Но пресёк я раздумия те:
очевидно, в них радости мало,
а блужданье души в темноте
никогда никого не спасало.

 

Можно корку сухую жевать,
жить, с недугом и бедностью споря,
но нельзя день за днём проживать
в неизбежном предчувствии го́ря.

 

Пусть душа своего не проспит
и на этом, последнем пределе,
а иначе Господь не простит
прозябанья её не при деле.

 

3.

 

То, что могут понять

Только старые люди и дети…

            

День у ребёнка протяжён, как жизнь.

С утра следил за чудищем в окошко,
а чудище возьми да окажись
соседской кошкой.

 

За завтраком всех взрослых раздражал
суровостью и голосом хрипатым,
поскольку в этот час воображал
себя пиратом.

 

Потом во двор велосипед привёл,
осваивал его на поворотах,
потом играл с ребятами в футбол –
стоял в воротах.

 

Пошли командой газировку пить –
отпраздновать дворовую победу.

Во всю пришлось до дома мчаться прыть:
успел к обеду.

 

Лежал после обеда, но не спал,
хоть погасил в себе футбольный гомон:
попался увлекательный журнал -
читал о гномах.

 

Потом смотрел по телику кино,
позвав к себе Мариночку-соседку.

Дало возможность дотемна оно
играть в разведку.

 

Пришёл домой. Без сил упал на стул,
как будто вправду целый день трудился.

Поужинал и сразу же уснул,
как отрубился.

 

А дед его с утра лежит, не спит,
пока семью будильник не разбудит.

И день, как жизнь. Ведь завтра, может быть,
её не будет.

 

4.

 

…Научился смотреть в вековое лицо темноты.

 

Вот задача задач – молодым не под силу она,
для её разрешения нужно прожить времена:

в ежедневной рутине, среди бытовой суеты
научиться смотреть в вековое лицо темноты.

 

Не имеет значенья – планида сложна ли, проста:
темнота перед нею и после неё темнота.

Если вечно то время, в котором отсутствует свет,

что в сравнении с ним пятьдесят или семьдесят лет?

 

Но в сравнении с днём этот срок бесконечен почти –

можно много пройти, и немало найти на пути,
и немало отдать, и, дойдя до конечной черты,
без боязни смотреть в вековое лицо темноты.

 

5.

И постепенно превращалось в пенье

Шуршанье трав…

 

Ясно слышу мелодию, рокот прибоя вобрав,
и напевом свистит у лица пролетающий воздух.

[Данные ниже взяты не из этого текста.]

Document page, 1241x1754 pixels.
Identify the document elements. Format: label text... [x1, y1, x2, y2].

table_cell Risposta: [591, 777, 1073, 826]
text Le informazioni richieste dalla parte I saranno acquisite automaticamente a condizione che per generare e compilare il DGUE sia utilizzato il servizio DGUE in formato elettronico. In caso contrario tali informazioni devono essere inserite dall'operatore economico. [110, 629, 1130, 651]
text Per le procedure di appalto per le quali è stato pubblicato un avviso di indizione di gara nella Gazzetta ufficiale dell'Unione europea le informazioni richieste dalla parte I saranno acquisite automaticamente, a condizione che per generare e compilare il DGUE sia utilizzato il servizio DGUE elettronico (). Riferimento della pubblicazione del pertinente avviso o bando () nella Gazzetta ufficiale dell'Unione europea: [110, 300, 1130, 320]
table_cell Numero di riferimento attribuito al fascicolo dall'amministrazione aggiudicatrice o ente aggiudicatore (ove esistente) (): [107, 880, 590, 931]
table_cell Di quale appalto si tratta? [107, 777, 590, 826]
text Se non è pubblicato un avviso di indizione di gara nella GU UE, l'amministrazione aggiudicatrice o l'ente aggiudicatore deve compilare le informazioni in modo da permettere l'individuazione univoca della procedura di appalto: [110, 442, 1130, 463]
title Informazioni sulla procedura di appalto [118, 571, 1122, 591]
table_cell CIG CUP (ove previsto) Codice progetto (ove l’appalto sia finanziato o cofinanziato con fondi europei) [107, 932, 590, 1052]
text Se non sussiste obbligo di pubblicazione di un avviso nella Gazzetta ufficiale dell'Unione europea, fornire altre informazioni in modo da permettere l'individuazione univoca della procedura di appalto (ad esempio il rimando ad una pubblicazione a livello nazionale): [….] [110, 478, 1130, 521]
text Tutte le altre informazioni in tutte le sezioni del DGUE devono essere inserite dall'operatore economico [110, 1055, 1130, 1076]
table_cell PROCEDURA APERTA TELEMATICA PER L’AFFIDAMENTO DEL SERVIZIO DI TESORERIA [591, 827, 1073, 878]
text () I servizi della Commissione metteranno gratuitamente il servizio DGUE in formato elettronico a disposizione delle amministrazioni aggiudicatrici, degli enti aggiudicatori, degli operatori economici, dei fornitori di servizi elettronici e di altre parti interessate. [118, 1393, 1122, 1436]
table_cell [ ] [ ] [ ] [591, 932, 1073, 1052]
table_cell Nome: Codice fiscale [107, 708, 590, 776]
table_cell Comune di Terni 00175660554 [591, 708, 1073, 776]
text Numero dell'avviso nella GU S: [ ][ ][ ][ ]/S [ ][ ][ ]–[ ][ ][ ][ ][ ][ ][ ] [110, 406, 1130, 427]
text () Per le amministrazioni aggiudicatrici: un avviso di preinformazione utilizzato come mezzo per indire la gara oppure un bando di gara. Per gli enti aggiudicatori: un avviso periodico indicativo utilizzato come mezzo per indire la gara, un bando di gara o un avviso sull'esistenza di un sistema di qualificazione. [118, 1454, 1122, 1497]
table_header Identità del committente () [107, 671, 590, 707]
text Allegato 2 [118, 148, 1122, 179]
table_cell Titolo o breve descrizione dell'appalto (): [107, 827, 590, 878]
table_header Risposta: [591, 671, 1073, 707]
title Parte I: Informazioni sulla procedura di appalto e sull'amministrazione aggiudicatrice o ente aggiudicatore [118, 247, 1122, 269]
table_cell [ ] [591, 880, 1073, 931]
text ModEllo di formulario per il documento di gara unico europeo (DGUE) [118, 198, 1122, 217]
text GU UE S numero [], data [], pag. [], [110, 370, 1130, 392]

Превращается в пенье шуршание листьев и трав,
словно пенье, звучат путевые гудки тепловозов.

 

Это проще простого – прислушаться, не замутив
неким внутренним шумом негромкое внешнее пенье,
и слова отыскать, что ложатся на скромный мотив, –
это проще простого, нужны только слух и терпенье.

 

Иногда это миг, иногда это час или два,
или несколько дней, а случается так, что и годы.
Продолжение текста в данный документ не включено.